The Divisional Court has ruled that Ontario Health Insurance’s decision not to reimburse the family of a deceased Ontario man who sought treatment in Texas was reasonable.
The Health Services Appeal and Review Board refused to provide $320,000 in compensation to the estate of William Dykie, who died of pancreatic cancer in 2012, saying he did not “face immediate risk of death” when he sought treatment.
The estate challenged the finding, but the court sided with the board and ruled that there was no evidence the board had acted “unreasonably.”
In order to successfully claim money spent on treatment in other countries, applicants must either get pre-approval from OHIP, prove that they were in emergency circumstances or show that they would have suffered irreversible tissue damage.
Lawyers say the case shows how difficult the process can be to get reimbursed in such applications if pre-approval is not granted.
“If you want to try to get funding, you better act quickly and you better have your evidence ready,” says Alfred Kwinter, an insurance lawyer and founding partner of Singer Kwinter Personal Injury Lawyers, who did not act in the case.
“If you don’t wait for the approval, you better be able to show that there was a dire emergency that required the treatment and that it wasn’t available here.
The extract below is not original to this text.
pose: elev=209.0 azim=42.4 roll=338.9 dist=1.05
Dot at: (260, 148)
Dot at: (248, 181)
That’s the take-away and, ultimately, it’s very tough.”
Dykie did not seek pre-approval before leaving for Texas.
His family, however, argued he was in immediate need of treatment.
Dykie was first diagnosed with cancer in August 2010. He was told the first step of his treatment would require consulting a surgeon, but while he waited for his appointment, he continued to experience severe symptoms.
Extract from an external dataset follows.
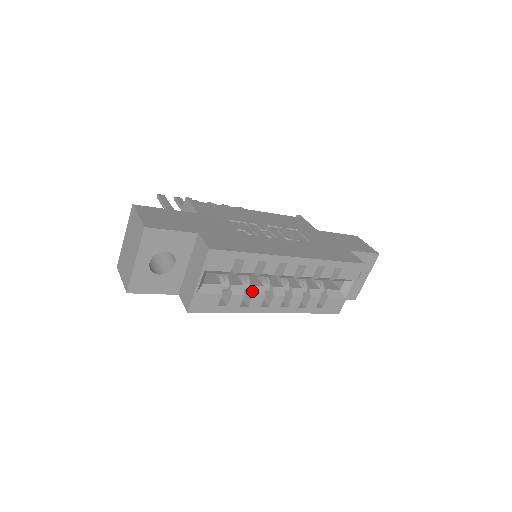
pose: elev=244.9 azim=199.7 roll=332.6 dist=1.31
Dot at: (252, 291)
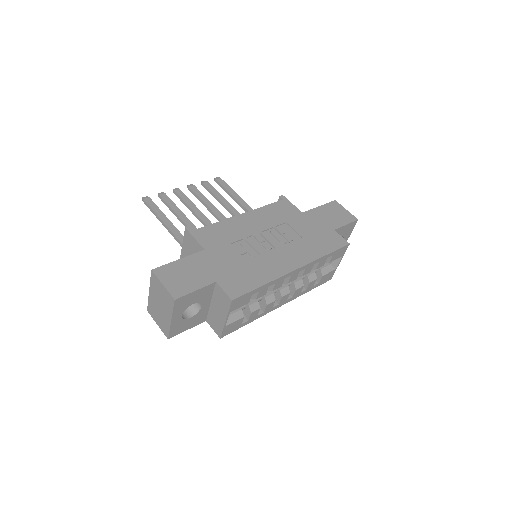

After consulting his family doctor, he went to Toronto General Hospital on Aug. 12, where he stayed overnight, but he was discharged the next day with medication for his symptoms.
Expert witnesses in the board’s proceedings said Dykie’s condition had been stabilized when he left the hospital.
“The board relied on that, suggesting he was fine,” says Gary Srebrolow, a partner at Blaney McMurtry LLP, who represented Dykie’s estate.
“In response, we argued he was discharged from a medical point of view but not from a cancer treatment point of view.”
The hospital said it had set up an appointment with a surgeon for Aug. 19, but Dykie’s family disputed this.
He left the country on Aug. 14 to pursue care at a clinic in Houston, Tex.
In October, he returned to Ontario, where he received additional treatment, but he died in March 2012.
The board found Dykie would have had enough time to apply for pre-approval and that his condition was not “so urgent” that he needed to travel to Texas to get treatment.
“The perception seems to be the family went too quickly to Houston and perhaps jumped the gun and that they should have waited because perhaps an appointment was forthcoming,” says Srebrolow.
The family, however, were not told he had an appointment and he was very ill and needed treatment, Srebrolow says.
“Their position was that if they waited, it would have been too late,” he says. “The family felt that they did what they had to do at the time.”
The Divisional Court ruled that it only needed to determine whether the board’s decision was reasonable.
“The appellant is essentially asking us to re-evaluate the medical evidence and come to a different conclusion — one that favours its position,” Justice Ian Nordheimer wrote in the decision.
“That is not the role of this court on an appeal.”
The court found that Dykie’s family failed to show that the decision was unreasonable.
“The Board’s decision was driven by the facts as it found them, based on the medical evidence that it heard,” Nordheimer wrote.
“Those factual findings were open to the Board on the evidence.”
Kwinter notes that the decision does not go into much of the evidence in the board’s proceedings.
“All they do basically is uphold the findings of the board saying whatever findings they made with whatever evidence was called that their decision was reasonable,” he says.
“If it was reasonable based on the evidence, they don’t have to decide if it was right or wrong,”
Kwinter says the decision shows certain policy considerations make it very difficult for people to get reimbursed for treatments in other jurisdictions.
“There is an underlying concern that if the government funded treatment outside the province, this could very quickly drain the coffers provided for health care,” says Kwinter.
“They’ve put in certain tests and one of the tests is whether the treatment is available in Ontario.”
Kwinter says if pre-approval is denied, an appeal can take many months. And then, if the person cannot wait for the appeal, it can often be difficult to prove it was an emergency.
“If it’s so serious a treatment then how can you apply in advance?” he says.
“There are a lot of hurdles you have to jump over,” he adds.
Srebrolow says that those looking to get treatment outside of the country should seek a lawyer’s advice early to give their claims a better chance.
“Unfortunately, the people involved — regular citizens — don’t really know about he whole process until later on, once they’ve done things that may jeopardize a possible claim,” he says.
A spokesman for the Ministry of Health and Long-Term Care declined to comment, as the estate could appeal the decision.